Initially too, as my fellow member of Chambers Andrew Bainham put it in his recent book, the emphasis was “on satisfying adult needs of one kind or another” while the major shift more recently has led to adoption being supposed to be a, “child-centred process”. Thus, for example by s.3(b) of the 1926 Act, the Court was merely required to be satisfied that to sanction adoption would be for the child’s welfare. It was not until the Children Act 1975 (s.3) that welfare was to be given first consideration (but not first and paramount as in other contexts). By the Adoption and Children Act 2002, of course, by sections 1(i) and 1(ii) whenever a court or an adoption agency comes to a decision relating to adoption, the paramount consideration must be the child’s welfare throughout his or her life.
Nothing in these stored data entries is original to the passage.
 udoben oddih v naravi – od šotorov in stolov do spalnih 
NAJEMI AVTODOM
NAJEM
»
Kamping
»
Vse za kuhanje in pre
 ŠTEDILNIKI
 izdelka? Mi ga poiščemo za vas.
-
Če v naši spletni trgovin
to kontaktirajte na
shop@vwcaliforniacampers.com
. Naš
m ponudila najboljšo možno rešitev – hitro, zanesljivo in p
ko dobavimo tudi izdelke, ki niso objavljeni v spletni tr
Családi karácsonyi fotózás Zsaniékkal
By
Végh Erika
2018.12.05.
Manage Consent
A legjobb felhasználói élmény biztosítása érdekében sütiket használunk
Similarly, one can compare the provisions for dispensing with parental consent between 1926 and now – reproduced in your handouts. If one looks at section 2(iii) of the 1926 Act when consensual adoption was the norm, parental culpability of some kind was the focus – the parent had to have disappeared or have persistently neglected or refused to contribute to the support of his or her child before the Court could dispense with consent. The catch-all discretionary “or is a person whose consent ought in the opinion of the court and in all the circumstances of the case be dispensed with” was intended to cover other evil-doing and was rarely, if ever, used. The only other reason consent could be dispensed with was incapacity.
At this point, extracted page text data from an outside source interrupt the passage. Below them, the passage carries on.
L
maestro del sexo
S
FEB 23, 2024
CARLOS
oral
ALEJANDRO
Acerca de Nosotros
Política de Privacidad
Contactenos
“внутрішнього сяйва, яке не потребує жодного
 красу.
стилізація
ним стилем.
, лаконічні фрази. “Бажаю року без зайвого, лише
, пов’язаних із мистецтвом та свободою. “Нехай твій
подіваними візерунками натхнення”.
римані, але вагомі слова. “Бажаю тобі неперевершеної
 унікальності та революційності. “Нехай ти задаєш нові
The same focus can be seen in the tighter section 5(i) and (ii) of the 1958 Act at a time when the overwhelming majority of adoptions concerned the illegitimate babies of young mothers who – I put it in inverted commas – “consented” to their child being adopted, and step-parent adoptions. The Court could dispense with consent if it was satisfied that the parent

(a)had abandoned, neglected or persistently ill-treated the infant; or

(b)could not be found or was incapable of giving consent or withholding consent unreasonably – or

(c)had persistently failed without reasonable cause to discharge the parental duties in relation to the child (- I am here to tell you from personal experience how difficult proving this ground could be -)

(d)had abandoned or neglected the child or

(e)had persistently ill-treated the child or

(f)had seriously ill-treated the child and because of that ill-treatment or otherwise, rehabilitation of the child within the household of the parent was unlikely.
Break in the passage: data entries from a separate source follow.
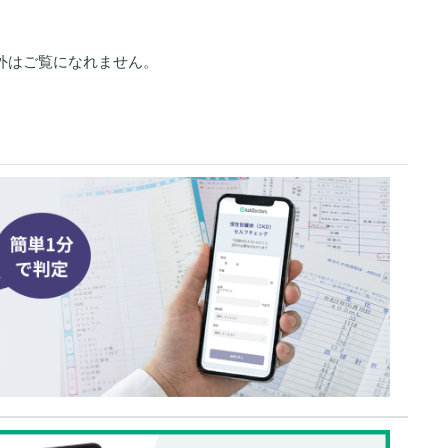
外はご覧になれません。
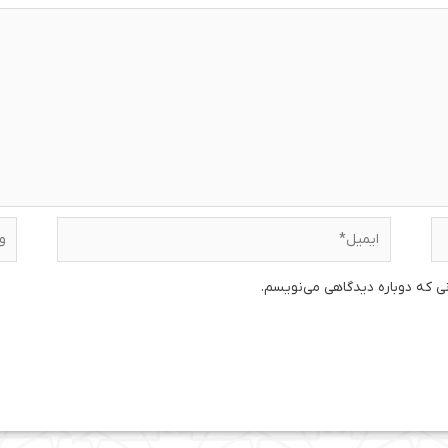
ایمیل*
وبس
نی که دوباره دیدگاهی می‌نویسم.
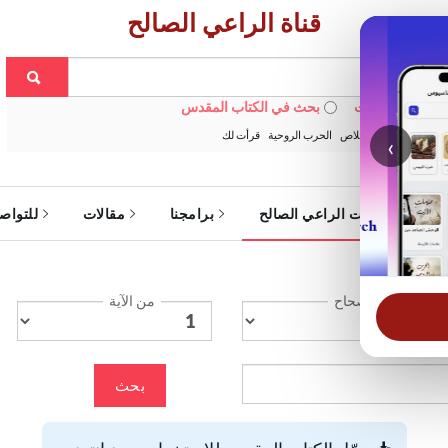
قناة الراعي الصالح
 في الويبسايت
بحث في الكتاب المقدس
:
خبزنا اليومي
الخلاص
الحرب الروحية
قرأت لك
‹
ة
خدمات الراعي الصالح
برامجنا
مقالات
للتواص
الإصحاح
من الآية
بحث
The latter changes reflected the growing recognition of, in particular, physical abuse after a number of children died at the hands of a family member shocking the nation. Increasingly, however, the often more difficult grounds which highlighted parental culpability fell from favour as applications made and granted alleging unreasonable withholding grew.

And then, of course, as we all know the Adoption and Children Act 2002 brought adoption law largely into line with the provisions of the Childrens Act 1989 by stipulating that in any decision relating to the adoption of a child, the paramount consideration must be the child’s welfare throughout his or her life. That paramouncy principle is to be applied in relation to all decisions, including dispensing with a parents’ consent – the sole grounds now, by section 52 are, in a nod to past legislation “the parent or guardian cannot be found or lacks capacity (and for the avoidance of doubt that is within the meaning of the Mental Capacity Act)

orthe welfare of the child requires the consent to be dispensed with.

Well, have B-S et alchanged the law? I do not think so. Over and over since 1926 and particularly in more recent times in the face of policy and legislation seeking to make adoption easier, the Court has rightly sought to remind us that permanently and irrevocably to sever the relationship between unwilling parent or child and/or child and family is the most draconian step the State can take and one which should only be taken when “nothing else will do” – we need to remember too that so draconian step is it, that this country is one of the very few in the world that even allows it.